PROBLEM REQUIREMENTS:
Answer these questions from the interview excerpt.
1. When did the data center in Rochelle Park, New Jersey, open?
2. Where were the other two data centers located?
3. What title did the speaker hold before becoming CIO?

Isn't that a testament to the business continuity plan in place before the event?
There was a plan in place for some degree of disaster recovery, such as from loss of a data center. We benefited by having dual development staffs and operations staffs in the U.S. and the U.K. It helped that we had numerous communications hubs around the world, which allowed us to route around any problems. And in February 2001 we opened a data center in Rochelle Park, New Jersey, which was our third, in addition to those at the World Trade Center and in London. It wasn't a disaster recovery site; it was a fully operational, concurrent data center running some of our primary products, and that gave us a foundation for getting quickly back on our feet.
How has your role changed?
Before this I was global chief technology officer, and my primary role is still to manage the organization's technology efforts, making sure that we operate efficiently from both a business and a cost perspective. My title change to CIO reflects a more active role in the overall operation - helping to re-create the structure of the company, focusing more on the costs of the various departments, streamlining the businesses, looking for more operational efficiencies and working on the repositioning of ESpeed.

DATA PROVIDED:
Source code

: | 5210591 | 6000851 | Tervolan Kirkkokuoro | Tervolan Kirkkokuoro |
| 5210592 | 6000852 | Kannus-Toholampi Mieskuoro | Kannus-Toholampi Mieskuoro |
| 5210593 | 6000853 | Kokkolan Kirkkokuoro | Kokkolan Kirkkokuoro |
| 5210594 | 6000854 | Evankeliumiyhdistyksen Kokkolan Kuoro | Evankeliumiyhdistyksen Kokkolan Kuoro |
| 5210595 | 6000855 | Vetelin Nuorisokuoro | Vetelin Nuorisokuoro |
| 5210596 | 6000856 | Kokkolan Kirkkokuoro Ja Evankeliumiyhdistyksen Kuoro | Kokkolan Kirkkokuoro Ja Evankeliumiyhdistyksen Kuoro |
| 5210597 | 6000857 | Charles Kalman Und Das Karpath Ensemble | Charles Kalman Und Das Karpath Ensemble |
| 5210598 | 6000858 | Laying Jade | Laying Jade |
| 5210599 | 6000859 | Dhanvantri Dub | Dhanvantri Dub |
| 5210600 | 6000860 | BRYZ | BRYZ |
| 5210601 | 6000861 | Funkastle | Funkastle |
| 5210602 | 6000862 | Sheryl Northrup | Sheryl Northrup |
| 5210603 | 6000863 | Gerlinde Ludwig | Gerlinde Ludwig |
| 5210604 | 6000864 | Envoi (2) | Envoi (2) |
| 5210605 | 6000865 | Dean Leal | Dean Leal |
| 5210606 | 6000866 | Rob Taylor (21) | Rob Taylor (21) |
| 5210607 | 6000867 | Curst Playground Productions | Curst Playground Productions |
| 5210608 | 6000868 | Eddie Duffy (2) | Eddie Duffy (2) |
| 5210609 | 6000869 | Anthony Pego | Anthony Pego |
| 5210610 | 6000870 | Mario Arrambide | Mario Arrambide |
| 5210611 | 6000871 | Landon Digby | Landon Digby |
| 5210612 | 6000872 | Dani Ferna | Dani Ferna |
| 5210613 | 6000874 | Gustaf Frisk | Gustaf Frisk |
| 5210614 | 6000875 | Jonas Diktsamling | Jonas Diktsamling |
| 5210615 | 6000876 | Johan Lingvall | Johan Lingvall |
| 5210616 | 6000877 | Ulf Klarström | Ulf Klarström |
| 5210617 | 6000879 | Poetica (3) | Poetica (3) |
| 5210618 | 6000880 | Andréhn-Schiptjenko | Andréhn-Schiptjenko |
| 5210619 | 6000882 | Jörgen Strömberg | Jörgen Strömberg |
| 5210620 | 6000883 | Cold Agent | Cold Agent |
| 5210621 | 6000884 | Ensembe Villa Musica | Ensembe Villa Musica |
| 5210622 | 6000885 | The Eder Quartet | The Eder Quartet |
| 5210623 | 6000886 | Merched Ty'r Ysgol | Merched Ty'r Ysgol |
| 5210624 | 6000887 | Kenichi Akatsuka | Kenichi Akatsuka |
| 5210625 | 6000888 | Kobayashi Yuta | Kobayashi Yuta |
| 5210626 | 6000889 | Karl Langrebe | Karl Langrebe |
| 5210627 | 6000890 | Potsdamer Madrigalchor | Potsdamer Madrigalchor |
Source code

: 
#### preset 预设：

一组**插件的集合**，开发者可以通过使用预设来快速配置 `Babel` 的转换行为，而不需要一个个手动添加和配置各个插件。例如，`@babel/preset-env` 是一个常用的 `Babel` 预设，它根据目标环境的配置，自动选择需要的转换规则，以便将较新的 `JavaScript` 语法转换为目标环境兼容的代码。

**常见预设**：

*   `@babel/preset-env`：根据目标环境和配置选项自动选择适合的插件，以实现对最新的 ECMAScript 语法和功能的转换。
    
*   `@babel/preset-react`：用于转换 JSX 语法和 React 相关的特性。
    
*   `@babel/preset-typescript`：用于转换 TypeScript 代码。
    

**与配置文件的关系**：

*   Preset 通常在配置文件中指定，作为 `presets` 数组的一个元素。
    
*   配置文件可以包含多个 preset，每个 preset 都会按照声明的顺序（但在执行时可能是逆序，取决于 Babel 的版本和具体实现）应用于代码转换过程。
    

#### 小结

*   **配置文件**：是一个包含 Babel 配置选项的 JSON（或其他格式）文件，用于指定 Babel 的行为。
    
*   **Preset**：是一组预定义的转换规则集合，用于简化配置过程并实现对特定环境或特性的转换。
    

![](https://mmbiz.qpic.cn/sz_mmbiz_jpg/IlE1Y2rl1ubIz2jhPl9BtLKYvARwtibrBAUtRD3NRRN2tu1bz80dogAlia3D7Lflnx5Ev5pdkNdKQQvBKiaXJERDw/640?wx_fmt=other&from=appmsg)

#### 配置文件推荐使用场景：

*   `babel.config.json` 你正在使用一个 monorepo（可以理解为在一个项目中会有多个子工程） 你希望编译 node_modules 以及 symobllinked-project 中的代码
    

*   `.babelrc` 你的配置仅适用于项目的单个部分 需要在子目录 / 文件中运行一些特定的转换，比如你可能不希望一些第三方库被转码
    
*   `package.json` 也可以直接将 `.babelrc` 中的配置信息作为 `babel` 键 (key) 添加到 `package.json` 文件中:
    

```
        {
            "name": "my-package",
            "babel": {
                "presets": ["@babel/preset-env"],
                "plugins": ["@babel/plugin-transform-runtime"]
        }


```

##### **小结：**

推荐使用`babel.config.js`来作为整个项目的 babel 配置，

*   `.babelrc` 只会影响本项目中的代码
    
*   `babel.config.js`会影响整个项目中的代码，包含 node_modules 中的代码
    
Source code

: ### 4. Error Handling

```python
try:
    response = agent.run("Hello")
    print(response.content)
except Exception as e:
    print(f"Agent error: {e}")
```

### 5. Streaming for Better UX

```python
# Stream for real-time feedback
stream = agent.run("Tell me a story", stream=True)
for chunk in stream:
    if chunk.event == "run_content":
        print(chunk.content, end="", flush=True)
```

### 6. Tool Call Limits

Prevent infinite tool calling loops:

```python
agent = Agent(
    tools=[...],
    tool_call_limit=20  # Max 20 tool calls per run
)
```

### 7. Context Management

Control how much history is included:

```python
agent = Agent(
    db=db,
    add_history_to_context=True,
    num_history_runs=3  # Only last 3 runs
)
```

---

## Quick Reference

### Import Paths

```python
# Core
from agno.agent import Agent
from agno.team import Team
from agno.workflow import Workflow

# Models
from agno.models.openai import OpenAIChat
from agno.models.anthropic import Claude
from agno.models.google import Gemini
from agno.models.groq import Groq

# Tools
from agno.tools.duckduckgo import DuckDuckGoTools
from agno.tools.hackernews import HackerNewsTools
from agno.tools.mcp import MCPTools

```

PROBLEM SOLUTION:
1. February 2001
2. At the World Trade Center and in London
3. Global chief technology officer